한 가지 더 Numpy와의 큰 차이점이 있습니다: 모든 미분가능한 표현에 대해서, 자동으로 경사도를 구하는 것이 가능합니다.

단순히 GradientTape를 열게되면, 그때부턴 tape.watch()를 통해 텐서를 확인하고, 이 텐서를 입력으로써 사용하는 미분가능한 표현을 구성하는것이 가능합니다:

a = tf.random.normal(shape=(2, 2))
b = tf.random.normal(shape=(2, 2))

with tf.GradientTape() as tape:
  tape.watch(a)  # `a`에 적용되는 연산의 히스토리에 대한 기록을 시작
  c = tf.sqrt(tf.square(a) + tf.square(b))  # `a`를 사용하여 몇 가지 수학을 수행
  # `a`에 대한 `c`의 경사도는 무엇인가?
  dc_da = tape.gradient(c, a)
  print(dc_da)

tf.Tensor(
[[ 0.94430184  0.04223739]
 [-0.860221    0.6537137 ]], shape=(2, 2), dtype=float32)

디폴트로는 Variable들은 자동으로 watch가 적용되어 있기 때문에, 수동으로 watch를 해 줄 필요는 없습니다:

a = tf.Variable(a)

with tf.GradientTape() as tape:
  c = tf.sqrt(tf.square(a) + tf.square(b))
  dc_da = tape.gradient(c, a)
  print(dc_da)

tf.Tensor(
[[ 0.94430184  0.04223739]
 [-0.860221    0.6537137 ]], shape=(2, 2), dtype=float32)

GradientTape을 중첩시켜서 고차원의 미분을 계산할 수도 있습니다:

with tf.GradientTape() as outer_tape:
  with tf.GradientTape() as tape:
    c = tf.sqrt(tf.square(a) + tf.square(b))
    dc_da = tape.gradient(c, a)
  d2c_da2 = outer_tape.gradient(dc_da, a)
  print(d2c_da2)

tf.Tensor(
[[0.14804387 0.35640335]
 [0.40593112 2.9766662 ]], shape=(2, 2), dtype=float32)

end-to-end 예제: 선형 회귀

지금까지 TensorFlow는 Numpy와 비슷한 라이브러리인데, 추가적으로 GPU 또는 TPU를 통해 가속될 수 있고, 자동으로 미분이 계산된다는 내용을 배웠습니다. 그러면 이제는 end-to-end 예제를 알아볼 시간입니다: 머신러닝의 피즈버즈인, 선형 회귀를 구현해 봅시다.
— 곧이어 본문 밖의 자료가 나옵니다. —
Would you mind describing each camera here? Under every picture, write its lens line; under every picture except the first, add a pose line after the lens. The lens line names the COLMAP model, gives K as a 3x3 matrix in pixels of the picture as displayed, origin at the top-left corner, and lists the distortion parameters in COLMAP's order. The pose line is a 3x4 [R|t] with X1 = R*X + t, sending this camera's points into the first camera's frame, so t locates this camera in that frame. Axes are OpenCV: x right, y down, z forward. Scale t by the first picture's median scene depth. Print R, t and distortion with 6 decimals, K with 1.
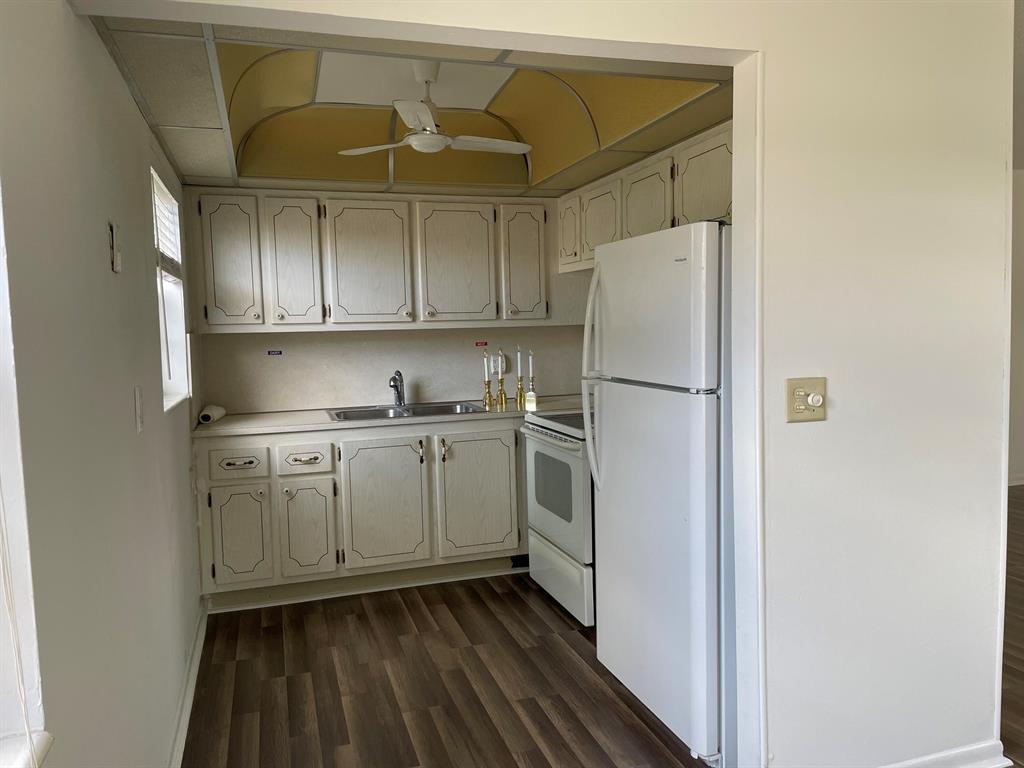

이를 보여주기 위해서, Layer 또는 MeanSquaredError와 같은 Keras의 고수준 컴포넌트를 사용하지 않을 것입니다. 단지 기본적인 연산자만을 사용합니다.

input_dim = 2
output_dim = 1
learning_rate = 0.01

# 가중치 행렬입니다
w = tf.Variable(tf.random.uniform(shape=(input_dim, output_dim)))
# 편향 벡터입니다
b = tf.Variable(tf.zeros(shape=(output_dim,)))

def compute_predictions(features):
  return tf.matmul(features, w) + b

def compute_loss(labels, predictions):
  return tf.reduce_mean(tf.square(labels - predictions))

def train_on_batch(x, y):
  with tf.GradientTape() as tape:
    predictions = compute_predictions(x)
    loss = compute_loss(y, predictions)
    dloss_dw, dloss_db = tape.gradient(loss, [w, b])
  w.assign_sub(learning_rate * dloss_dw)
  b.assign_sub(learning_rate * dloss_db)
  return loss

작성한 모델을 검증하기 위한, 인공적인 데이터를 생성해 보겠습니다:

import numpy as np
import random
import matplotlib.pyplot as plt
%matplotlib inline

# 데이터셋을 준비합니다
num_samples = 10000
negative_samples = np.random.multivariate_normal(
    mean=[0, 3], cov=[[1, 0.5],[0.5, 1]], size=num_samples)
positive_samples = np.random.multivariate_normal(
    mean=[3, 0], cov=[[1, 0.5],[0.5, 1]], size=num_samples)
features = np.vstack((negative_samples, positive_samples)).astype(np.float32)
labels = np.vstack((np.zeros((num_samples, 1), dtype='float32'),
                    np.ones((num_samples, 1), dtype='float32')))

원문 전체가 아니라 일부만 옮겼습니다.